• Instructions to follow: Using the entries that follow, write out the line containing "müssen online stattfinden.", the line containing "zuständige/n Studiendekan/in stattfinden.", and every line between them, exactly and nothing else.

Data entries

————

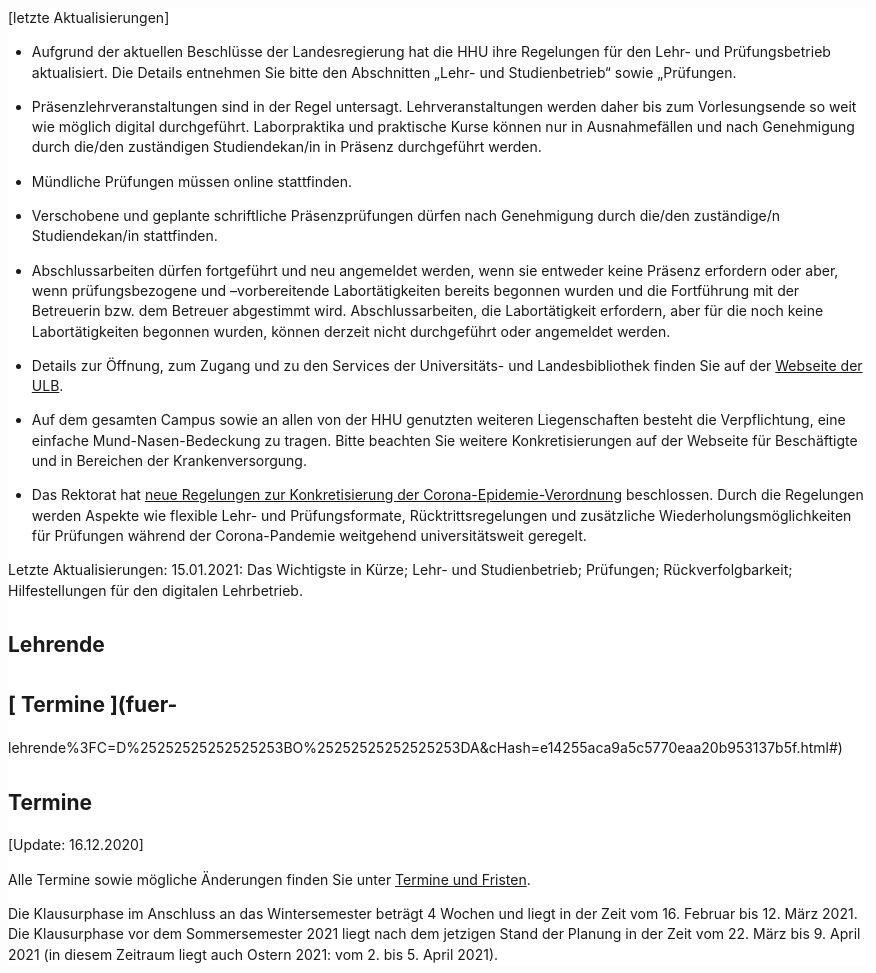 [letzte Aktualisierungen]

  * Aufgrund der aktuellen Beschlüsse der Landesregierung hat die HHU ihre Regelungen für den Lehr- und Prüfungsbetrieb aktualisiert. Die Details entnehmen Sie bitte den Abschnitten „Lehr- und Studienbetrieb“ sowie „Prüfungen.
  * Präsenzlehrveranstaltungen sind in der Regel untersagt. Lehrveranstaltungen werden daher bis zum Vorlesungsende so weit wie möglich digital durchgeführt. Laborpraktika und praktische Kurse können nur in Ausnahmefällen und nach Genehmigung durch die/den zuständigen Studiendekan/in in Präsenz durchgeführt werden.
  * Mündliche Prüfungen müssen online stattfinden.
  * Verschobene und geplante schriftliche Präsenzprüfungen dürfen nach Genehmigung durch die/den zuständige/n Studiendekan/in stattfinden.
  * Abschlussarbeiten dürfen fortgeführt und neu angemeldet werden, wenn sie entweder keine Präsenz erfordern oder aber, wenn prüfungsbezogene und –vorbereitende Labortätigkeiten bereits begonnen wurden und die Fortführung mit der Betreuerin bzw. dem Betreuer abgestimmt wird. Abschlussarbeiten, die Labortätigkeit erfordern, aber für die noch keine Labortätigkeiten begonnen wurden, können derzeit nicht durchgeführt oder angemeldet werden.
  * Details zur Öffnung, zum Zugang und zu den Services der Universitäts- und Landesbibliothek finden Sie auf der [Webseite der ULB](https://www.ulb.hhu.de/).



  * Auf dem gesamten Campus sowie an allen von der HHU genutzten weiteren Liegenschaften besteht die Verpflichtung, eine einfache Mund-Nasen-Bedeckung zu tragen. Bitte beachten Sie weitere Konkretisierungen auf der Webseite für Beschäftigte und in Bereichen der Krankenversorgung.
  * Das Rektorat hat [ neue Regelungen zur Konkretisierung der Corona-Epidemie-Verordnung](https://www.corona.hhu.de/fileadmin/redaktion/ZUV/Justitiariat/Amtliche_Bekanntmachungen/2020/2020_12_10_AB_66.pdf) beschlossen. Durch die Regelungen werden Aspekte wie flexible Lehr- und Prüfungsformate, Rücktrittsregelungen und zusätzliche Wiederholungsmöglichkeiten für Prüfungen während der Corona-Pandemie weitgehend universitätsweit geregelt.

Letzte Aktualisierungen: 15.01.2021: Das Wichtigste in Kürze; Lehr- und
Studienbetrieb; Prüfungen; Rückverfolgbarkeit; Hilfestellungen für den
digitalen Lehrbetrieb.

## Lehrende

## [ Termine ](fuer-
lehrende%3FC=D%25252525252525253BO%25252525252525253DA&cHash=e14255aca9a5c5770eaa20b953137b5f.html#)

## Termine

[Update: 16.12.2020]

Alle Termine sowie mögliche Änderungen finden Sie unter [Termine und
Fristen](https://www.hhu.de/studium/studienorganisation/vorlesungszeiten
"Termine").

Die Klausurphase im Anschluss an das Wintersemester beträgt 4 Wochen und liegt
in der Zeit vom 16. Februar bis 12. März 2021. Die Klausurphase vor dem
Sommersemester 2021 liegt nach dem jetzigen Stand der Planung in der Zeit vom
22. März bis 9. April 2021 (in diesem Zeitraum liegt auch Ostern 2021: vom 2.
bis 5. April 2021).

————

• Solution to the exercise:
  * Mündliche Prüfungen müssen online stattfinden.
  * Verschobene und geplante schriftliche Präsenzprüfungen dürfen nach Genehmigung durch die/den zuständige/n Studiendekan/in stattfinden.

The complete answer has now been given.